An easy explanation for this Chinese shift towards retrenchment is US President Donald Trump, who has applied his own brand of assertiveness to the US–China relationship, with the apparent support of the entire American political class and much of Europe’s, too. Confronted by pushback from the West, China is unsurprisingly warier of pushing forward.
But China’s current caution also owes much to the fragility of its economic performance. As anyone who has recently travelled to Beijing will tell you, the sense of economic pessimism there has rarely been as tangible as it is now.

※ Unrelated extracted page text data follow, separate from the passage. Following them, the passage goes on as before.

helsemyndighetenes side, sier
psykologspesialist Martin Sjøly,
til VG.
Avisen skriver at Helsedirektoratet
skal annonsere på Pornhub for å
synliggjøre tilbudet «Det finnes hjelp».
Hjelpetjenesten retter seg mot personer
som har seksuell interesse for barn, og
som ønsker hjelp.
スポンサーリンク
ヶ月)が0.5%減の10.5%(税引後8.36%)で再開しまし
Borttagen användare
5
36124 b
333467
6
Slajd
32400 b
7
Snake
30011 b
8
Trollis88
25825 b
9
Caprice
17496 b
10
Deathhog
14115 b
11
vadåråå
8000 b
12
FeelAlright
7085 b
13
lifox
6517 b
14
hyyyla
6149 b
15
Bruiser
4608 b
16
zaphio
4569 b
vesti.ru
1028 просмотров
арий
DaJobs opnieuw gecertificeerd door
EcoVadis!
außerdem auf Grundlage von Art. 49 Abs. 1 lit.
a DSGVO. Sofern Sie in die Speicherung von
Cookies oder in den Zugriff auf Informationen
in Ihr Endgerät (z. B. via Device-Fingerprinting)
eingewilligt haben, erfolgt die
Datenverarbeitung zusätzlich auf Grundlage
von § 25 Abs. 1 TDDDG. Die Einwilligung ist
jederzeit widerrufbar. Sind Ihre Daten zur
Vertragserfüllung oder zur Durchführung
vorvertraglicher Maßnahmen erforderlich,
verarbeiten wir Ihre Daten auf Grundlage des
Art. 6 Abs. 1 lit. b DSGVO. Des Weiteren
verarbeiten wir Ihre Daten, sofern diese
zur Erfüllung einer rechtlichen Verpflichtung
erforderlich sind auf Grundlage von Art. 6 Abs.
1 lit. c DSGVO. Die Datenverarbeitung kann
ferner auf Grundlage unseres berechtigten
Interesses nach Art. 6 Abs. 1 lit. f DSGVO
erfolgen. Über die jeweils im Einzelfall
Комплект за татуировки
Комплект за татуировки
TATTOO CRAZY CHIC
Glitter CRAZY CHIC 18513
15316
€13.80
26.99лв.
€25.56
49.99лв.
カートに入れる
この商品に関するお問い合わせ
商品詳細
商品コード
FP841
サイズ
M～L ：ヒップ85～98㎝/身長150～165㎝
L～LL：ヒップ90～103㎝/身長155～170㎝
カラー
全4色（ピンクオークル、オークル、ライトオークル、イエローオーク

To a degree, sagging Chinese growth is a self-induced problem. Since Xi’s declaration in 2017 that financial stability is a national-security concern, risk-taking by local governments and the financial sector has generally been frowned upon. Because these actors have been the two main engines of China’s growth in the past 10 years, risk-aversion among provincial officials and financiers has naturally sapped energy from the economy.

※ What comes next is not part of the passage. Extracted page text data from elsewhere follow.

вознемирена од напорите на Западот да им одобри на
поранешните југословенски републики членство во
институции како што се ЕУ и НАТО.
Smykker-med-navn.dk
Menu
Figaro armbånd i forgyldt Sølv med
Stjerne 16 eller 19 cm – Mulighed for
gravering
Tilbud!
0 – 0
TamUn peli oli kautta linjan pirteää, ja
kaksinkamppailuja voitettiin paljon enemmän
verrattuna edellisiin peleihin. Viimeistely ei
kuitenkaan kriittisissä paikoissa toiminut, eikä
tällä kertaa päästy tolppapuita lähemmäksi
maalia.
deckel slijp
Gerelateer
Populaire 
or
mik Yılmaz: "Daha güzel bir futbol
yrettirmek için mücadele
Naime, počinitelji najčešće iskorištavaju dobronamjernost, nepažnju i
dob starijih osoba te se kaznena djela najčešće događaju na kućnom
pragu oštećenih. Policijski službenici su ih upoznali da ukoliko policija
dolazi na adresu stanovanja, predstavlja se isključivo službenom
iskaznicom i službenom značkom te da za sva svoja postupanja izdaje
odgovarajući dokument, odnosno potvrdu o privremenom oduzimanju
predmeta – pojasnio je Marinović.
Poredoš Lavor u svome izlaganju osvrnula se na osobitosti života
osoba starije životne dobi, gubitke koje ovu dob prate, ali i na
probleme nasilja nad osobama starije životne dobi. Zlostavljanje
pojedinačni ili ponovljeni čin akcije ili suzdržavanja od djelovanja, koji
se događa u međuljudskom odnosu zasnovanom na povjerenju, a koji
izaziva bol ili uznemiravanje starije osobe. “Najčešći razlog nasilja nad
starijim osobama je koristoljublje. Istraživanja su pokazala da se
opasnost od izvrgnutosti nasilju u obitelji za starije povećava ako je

Yet there is another, under-noticed, source of China’s economic fragility: the capital account of its balance of payments. Since 2014, when China’s foreign reserves began to fall from their US$4 trillion peak (to US$3 trillion today), the authorities have been nervous about the damage excessive capital outflows might inflict on China’s economic self-confidence and global role.

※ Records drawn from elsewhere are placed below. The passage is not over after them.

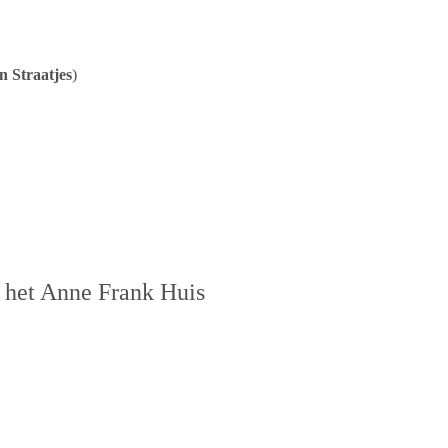
 Straatjes
)
 het Anne Frank Huis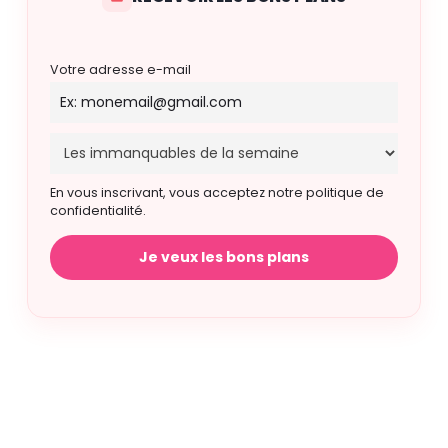
Votre adresse e-mail
En vous inscrivant, vous acceptez notre politique de
confidentialité.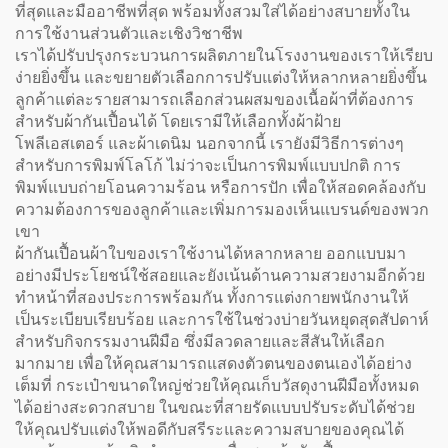
ที่สุดและมืออาชีพที่สุด พร้อมทั้งสวมใส่ได้อย่างสบายทั้งใน
การใช้งานส่วนตัวและเชิงวิชาชีพ
เราได้ปรับปรุงกระบวนการผลิตภายในโรงงานของเราให้เรียบ
ง่ายยิ่งขึ้น และขยายตัวเลือกการปรับแต่งให้หลากหลายยิ่งขึ้น
ลูกค้าแต่ละรายสามารถเลือกส่วนผสมของเนื้อผ้าที่ต้องการ
สำหรับผ้ากันเปื้อนได้ โดยเรามีให้เลือกทั้งผ้าฝ้าย
โพลีเอสเตอร์ และผ้าเดนิม นอกจากนี้ เรายังมีวิธีการต่างๆ
สำหรับการพิมพ์โลโก้ ไม่ว่าจะเป็นการพิมพ์แบบปกติ การ
พิมพ์แบบถ่ายโอนความร้อน หรือการปัก เพื่อให้สอดคล้องกับ
ความต้องการของลูกค้าและเพิ่มการมองเห็นแบรนด์ของพวก
เขา
ผ้ากันเปื้อนผ้าใบของเราใช้งานได้หลากหลาย ออกแบบมา
อย่างมีประโยชน์ใช้สอยและยังเน้นด้านความสวยงามอีกด้วย
ทำหน้าที่สองประการพร้อมกัน ทั้งการแต่งกายพนักงานให้
เป็นระเบียบเรียบร้อย และการใช้ในช่วงบ่ายวันหยุดสุดสัปดาห์
สำหรับกิจกรรมงานฝีมือ ซึ่งมีลวดลายและสีสันให้เลือก
มากมาย เพื่อให้คุณสามารถแสดงตัวตนของตนเองได้อย่าง
เต็มที่ กระเป๋าขนาดใหญ่ช่วยให้คุณเก็บวัสดุงานฝีมือทั้งหมด
ได้อย่างสะดวกสบาย ในขณะที่สายรัดแบบปรับระดับได้ช่วย
ให้คุณปรับแต่งให้พอดีกับสรีระและความสบายของคุณได้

In any emerging economy, there’s an important connection between the health of the capital account and that of the domestic economy. If money is voting with its feet, how can anyone expect domestic confidence to be strong?
Furthermore, the most important single driver of capital flows in and out of any emerging economy is the state of US monetary conditions. Loose US monetary policy in the aftermath of the 2008 financial crisis pushed capital towards China and other developing countries. That’s what helped reserves grow to US$4 trillion in the first place: the US Federal Reserve’s ‘quantitative easing’ made it profitable for Chinese firms to borrow dollars and sent investors on a global quest for yield, so money flowed to China.
Conversely, the progressive tightening of US monetary conditions over the past five years has undeniably helped to suck dollars away from China, causing the country to lose reserves and self-confidence. This is partly because Chinese companies tend to repay debt when the dollar is strengthening and the cost of servicing dollar liabilities goes up. In addition, foreign portfolio investors are less willing to buy Chinese government bonds when the China–US interest differential narrows, as it has in recent months.
The main reason why reserves haven’t fallen below US$3 trillion, which would make Chinese policymakers even more nervous, is the network of controls on capital outflows introduced in late 2016 and early 2017. But the controls may not be completely watertight: the history of capital flows tells us that when money wants to leave a country, it will.
A fragile capital account, and the economic self-doubt it can create, are hardly strong foundations for aggressive Chinese foreign policy. The next time Trump feels like excoriating Federal Reserve Chairman Jerome Powell for tightening monetary policy too quickly, he might pause to consider the role that higher US rates and a stronger dollar have played in taming China’s self-confidence. A dovish Fed is a gift to Beijing.